__What is required__. In the entries that follow, find the line containing "key(Escape)" and the line containing "scroll(182, 186, down, 10)", then copy exactly everything from the first through the second except the pictures.

__Provided information__.
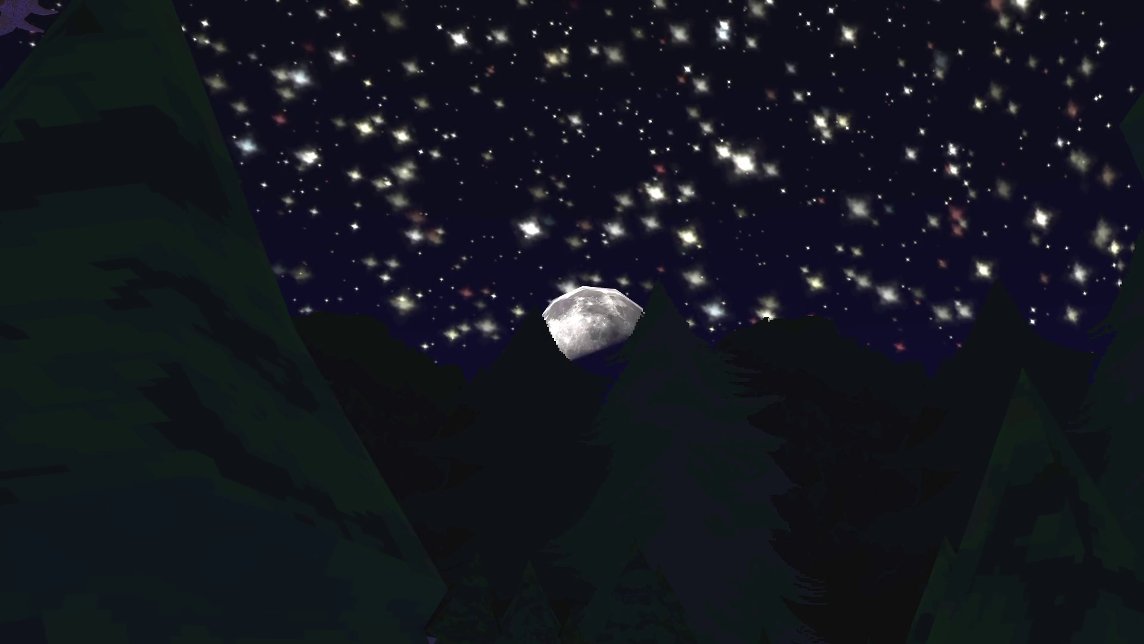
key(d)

==

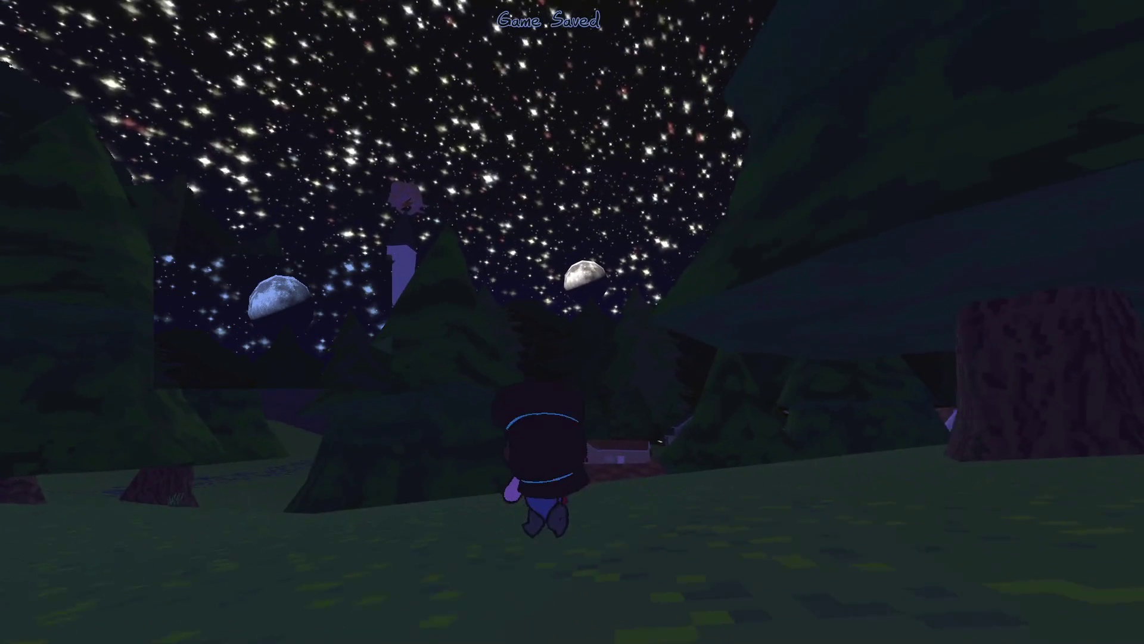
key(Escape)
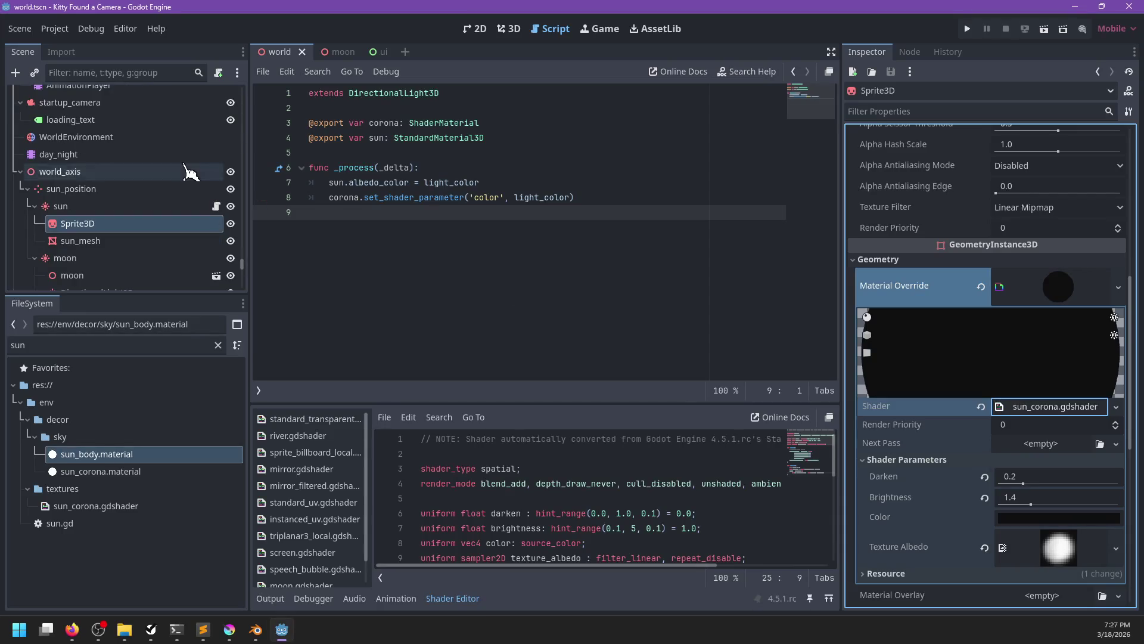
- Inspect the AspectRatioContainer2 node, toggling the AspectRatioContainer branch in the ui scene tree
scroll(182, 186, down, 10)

__Exercise response__.
key(Escape)
- Inspect the AspectRatioContainer2 node, toggling the AspectRatioContainer branch in the ui scene tree
scroll(182, 186, down, 10)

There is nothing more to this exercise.